There have been several important market events in Finland in February which may rebalance the paper market in Europe. The country's port and trucking industry workers went on strike on 15th February. Some 9,000 workers took part in the strike. The strike began after the road transport workers’ union rejected an offer by state mediator Leo Suomaa to settle a labour dispute in the transport industry. As a result, the country's logistics chain came to a virtual standstill. Maersk reported that all ship operations at Finnish ports, as well as container handling and processing at terminals, had been suspended. Unions are demanding higher wages and better working conditions, because the cost of living has risen considerably. In particular, the consumer price index (CPI) for food in Finland rose by 16% year-on-year, in December 2022.
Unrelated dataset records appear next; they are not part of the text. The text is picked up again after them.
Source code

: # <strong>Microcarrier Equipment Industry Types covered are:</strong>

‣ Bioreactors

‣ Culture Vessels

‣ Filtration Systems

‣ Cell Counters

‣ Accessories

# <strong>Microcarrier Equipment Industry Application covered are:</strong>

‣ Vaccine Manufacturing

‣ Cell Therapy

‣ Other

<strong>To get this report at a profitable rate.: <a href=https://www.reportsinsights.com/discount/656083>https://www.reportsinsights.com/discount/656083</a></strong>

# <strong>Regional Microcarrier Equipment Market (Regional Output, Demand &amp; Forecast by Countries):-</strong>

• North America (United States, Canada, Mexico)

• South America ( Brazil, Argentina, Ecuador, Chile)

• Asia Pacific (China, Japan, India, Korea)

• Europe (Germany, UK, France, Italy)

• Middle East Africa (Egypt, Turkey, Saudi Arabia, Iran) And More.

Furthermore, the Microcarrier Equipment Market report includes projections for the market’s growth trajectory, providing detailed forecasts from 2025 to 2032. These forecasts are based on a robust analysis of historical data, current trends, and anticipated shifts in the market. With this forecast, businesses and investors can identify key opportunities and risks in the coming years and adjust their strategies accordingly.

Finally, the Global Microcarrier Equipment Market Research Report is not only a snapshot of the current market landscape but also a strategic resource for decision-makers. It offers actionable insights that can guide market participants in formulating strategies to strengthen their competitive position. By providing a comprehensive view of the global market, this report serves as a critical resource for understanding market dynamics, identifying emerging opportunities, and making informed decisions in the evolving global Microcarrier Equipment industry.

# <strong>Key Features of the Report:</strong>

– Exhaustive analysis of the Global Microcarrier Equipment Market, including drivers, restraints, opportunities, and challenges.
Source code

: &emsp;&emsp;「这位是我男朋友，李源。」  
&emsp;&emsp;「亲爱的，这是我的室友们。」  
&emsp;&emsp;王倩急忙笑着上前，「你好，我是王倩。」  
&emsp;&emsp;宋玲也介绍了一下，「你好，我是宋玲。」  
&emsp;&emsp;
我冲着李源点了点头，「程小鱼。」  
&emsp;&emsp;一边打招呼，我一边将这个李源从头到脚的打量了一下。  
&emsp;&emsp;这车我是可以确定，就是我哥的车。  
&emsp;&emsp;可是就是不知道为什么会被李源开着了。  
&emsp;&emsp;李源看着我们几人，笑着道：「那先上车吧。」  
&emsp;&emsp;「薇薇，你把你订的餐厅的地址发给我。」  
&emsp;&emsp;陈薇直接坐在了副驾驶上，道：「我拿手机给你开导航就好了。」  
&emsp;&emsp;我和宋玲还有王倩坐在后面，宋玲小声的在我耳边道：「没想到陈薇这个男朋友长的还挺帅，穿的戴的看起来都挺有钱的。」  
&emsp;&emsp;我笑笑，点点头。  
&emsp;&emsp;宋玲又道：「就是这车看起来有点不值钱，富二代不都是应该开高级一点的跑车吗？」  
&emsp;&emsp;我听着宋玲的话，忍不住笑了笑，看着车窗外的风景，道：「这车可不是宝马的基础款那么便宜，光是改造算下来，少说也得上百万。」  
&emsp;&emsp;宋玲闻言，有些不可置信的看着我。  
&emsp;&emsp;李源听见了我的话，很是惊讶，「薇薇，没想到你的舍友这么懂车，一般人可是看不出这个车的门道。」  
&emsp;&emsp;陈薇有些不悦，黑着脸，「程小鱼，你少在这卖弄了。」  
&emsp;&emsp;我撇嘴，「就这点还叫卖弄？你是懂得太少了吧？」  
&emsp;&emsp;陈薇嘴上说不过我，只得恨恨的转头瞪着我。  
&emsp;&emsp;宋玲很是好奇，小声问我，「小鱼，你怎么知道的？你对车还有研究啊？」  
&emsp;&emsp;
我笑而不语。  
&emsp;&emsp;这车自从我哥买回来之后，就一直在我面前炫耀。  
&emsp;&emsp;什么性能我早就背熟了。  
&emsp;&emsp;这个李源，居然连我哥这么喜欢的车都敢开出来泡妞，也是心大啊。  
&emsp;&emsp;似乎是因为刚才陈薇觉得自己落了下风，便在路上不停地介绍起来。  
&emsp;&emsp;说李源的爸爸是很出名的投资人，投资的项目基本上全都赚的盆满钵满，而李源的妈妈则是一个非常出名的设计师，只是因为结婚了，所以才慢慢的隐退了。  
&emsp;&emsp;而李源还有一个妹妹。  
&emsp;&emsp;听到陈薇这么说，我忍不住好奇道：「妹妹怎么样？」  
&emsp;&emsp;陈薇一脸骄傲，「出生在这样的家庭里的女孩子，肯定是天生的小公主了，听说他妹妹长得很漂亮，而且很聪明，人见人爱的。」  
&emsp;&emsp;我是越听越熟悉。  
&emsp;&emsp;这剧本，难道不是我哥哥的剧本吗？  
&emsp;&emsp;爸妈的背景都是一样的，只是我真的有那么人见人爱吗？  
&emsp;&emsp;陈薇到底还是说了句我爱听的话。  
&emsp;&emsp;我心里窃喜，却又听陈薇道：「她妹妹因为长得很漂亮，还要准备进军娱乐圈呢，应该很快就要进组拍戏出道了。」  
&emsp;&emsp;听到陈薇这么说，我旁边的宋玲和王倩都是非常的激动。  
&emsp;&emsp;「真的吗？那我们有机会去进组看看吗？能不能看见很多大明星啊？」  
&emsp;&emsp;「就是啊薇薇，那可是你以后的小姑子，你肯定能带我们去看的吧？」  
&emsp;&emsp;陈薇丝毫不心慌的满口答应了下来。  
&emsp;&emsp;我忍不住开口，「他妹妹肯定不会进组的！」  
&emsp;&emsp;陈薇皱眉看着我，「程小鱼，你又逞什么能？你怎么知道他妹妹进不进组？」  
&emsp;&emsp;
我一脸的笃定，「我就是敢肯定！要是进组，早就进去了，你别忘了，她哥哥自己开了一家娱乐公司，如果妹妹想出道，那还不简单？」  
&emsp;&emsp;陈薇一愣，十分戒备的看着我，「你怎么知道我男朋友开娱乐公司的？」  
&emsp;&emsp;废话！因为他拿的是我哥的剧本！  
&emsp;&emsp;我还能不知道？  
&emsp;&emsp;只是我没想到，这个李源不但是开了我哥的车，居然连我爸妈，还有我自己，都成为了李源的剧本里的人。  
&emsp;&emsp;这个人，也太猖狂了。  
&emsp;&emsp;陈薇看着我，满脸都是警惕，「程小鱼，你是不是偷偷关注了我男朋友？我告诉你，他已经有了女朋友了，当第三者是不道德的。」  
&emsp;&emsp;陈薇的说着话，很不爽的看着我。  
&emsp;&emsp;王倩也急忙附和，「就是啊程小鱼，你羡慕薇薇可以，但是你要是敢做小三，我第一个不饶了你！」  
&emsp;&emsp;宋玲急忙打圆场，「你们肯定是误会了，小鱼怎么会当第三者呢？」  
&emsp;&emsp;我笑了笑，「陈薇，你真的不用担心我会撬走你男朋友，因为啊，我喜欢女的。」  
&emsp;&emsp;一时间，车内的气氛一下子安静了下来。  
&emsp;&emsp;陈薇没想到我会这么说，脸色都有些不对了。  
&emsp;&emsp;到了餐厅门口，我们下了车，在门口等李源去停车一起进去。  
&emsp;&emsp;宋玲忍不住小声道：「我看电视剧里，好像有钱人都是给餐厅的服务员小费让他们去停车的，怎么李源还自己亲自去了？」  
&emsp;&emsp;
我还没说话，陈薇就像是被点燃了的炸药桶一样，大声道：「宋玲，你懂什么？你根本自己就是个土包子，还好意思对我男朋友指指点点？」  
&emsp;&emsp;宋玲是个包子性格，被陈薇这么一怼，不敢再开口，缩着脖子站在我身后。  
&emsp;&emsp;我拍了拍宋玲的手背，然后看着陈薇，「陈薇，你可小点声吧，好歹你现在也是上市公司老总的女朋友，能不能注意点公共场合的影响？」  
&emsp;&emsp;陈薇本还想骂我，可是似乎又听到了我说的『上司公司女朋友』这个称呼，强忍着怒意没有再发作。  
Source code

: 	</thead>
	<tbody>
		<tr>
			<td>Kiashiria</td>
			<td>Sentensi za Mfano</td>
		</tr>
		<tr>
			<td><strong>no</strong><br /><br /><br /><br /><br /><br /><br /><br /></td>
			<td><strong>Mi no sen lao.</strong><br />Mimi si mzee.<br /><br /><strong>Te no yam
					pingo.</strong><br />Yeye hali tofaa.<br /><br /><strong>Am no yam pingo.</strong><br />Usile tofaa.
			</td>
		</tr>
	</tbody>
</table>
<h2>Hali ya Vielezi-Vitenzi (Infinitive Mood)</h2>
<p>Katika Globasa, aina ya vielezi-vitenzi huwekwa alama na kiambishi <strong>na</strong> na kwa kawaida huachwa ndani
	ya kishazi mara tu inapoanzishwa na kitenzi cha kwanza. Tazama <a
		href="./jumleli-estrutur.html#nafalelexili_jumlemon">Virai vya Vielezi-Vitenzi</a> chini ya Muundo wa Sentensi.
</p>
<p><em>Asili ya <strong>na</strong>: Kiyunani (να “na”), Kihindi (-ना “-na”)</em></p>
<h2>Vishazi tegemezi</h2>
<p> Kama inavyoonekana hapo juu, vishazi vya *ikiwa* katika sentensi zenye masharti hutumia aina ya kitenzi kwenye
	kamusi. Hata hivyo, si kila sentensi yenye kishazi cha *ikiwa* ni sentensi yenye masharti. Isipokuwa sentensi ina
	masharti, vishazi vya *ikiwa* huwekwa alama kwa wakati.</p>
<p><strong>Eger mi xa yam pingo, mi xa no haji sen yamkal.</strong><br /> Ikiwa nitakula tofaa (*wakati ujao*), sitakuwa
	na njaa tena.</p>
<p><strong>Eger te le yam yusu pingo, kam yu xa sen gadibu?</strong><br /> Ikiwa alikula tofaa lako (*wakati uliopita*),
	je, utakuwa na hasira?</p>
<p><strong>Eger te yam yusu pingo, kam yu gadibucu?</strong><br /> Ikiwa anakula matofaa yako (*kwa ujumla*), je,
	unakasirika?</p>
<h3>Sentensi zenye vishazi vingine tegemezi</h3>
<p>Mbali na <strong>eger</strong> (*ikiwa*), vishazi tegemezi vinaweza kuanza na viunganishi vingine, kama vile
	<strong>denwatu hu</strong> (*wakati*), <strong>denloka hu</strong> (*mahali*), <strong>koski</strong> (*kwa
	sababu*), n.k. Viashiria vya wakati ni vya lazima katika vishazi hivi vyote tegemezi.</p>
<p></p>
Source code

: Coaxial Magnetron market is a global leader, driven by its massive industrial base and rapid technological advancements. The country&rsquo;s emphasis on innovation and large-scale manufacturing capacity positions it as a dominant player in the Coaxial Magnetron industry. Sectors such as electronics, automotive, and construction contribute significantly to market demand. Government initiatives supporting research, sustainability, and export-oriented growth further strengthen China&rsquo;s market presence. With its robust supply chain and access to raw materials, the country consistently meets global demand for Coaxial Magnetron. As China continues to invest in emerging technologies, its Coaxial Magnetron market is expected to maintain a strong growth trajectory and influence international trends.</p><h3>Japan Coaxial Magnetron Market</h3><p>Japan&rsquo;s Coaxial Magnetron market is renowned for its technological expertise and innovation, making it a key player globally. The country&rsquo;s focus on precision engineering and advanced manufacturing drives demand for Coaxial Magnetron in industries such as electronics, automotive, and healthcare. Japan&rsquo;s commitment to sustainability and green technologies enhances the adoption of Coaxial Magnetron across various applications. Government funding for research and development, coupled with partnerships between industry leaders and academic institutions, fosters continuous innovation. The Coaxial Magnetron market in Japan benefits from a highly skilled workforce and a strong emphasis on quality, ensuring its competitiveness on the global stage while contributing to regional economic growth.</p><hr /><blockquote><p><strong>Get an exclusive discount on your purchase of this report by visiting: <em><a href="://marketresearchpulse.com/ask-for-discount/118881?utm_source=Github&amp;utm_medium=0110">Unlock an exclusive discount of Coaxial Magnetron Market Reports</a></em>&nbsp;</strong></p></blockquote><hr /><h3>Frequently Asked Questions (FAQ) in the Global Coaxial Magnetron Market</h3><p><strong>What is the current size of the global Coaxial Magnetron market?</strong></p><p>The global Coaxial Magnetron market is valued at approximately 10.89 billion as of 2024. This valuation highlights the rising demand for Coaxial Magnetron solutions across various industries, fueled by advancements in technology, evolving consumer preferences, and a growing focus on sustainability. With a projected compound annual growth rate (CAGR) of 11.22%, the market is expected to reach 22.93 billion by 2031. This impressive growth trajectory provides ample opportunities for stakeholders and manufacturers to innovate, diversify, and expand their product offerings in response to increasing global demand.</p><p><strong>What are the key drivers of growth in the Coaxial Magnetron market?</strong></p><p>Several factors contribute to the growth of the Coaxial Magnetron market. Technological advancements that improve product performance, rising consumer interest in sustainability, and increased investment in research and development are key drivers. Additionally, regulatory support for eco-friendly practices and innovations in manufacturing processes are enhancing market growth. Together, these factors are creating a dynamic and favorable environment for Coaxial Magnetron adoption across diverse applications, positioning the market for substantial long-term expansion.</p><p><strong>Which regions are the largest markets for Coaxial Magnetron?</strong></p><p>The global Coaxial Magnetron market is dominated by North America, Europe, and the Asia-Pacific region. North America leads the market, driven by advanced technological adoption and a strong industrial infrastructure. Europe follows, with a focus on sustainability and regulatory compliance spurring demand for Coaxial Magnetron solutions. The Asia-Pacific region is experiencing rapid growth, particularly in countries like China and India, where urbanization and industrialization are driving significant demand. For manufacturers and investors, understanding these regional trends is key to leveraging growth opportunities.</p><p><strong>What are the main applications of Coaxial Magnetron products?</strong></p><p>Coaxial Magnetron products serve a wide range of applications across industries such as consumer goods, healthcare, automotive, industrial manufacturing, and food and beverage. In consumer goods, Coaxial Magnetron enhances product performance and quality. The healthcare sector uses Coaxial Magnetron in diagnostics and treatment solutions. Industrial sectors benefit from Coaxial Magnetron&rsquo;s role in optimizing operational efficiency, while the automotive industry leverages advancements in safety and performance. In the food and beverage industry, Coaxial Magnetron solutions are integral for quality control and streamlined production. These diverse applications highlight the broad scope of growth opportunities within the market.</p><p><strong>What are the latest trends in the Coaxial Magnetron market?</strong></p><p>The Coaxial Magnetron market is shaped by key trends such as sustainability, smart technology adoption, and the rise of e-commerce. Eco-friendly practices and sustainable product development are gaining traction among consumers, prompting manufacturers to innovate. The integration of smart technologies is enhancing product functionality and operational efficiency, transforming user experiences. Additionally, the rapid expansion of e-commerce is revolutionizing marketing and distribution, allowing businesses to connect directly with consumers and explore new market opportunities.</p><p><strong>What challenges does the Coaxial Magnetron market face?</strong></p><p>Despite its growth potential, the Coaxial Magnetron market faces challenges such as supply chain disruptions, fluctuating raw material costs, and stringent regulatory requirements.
Finland is the fourth largest exporter in Europe of pulp and paper, so the frozen shipments are causing shortages of paper products and raw materials, primarily in the European market. There are three major industry players in the country – UPM, Stora Enso and Aurelius. In January 2022, there was a four month strike at UPM which exacerbated the shortage of paper products on the market in Europe. The current strike affects the whole country, so its scale will be much bigger. However, due to the mass nature, it is more likely that the problem will be solved quicker.
Nevertheless, the European paper market remains weak. Under the pressure of low demand and high supply, prices for various paper and carton types in Europe started to fall in October and November 2022. Over the last four months, the prices of many paper products have fallen by 11-19% on average, depending on the type of goods. Therefore, a shortage of some products is more likely to make the market more balanced, as opposed to bringing about a rush of demand.
Finland's paper industry has fallen on hard times. Stora Enso has finalised negotiations on temporary layoffs at factories in its packaging materials division in Finland. Up to 1,300 employees are expected to be laid off at the company's plants within 90 days. According to the company, this will allow it to react more flexibly and adapt to the changing market.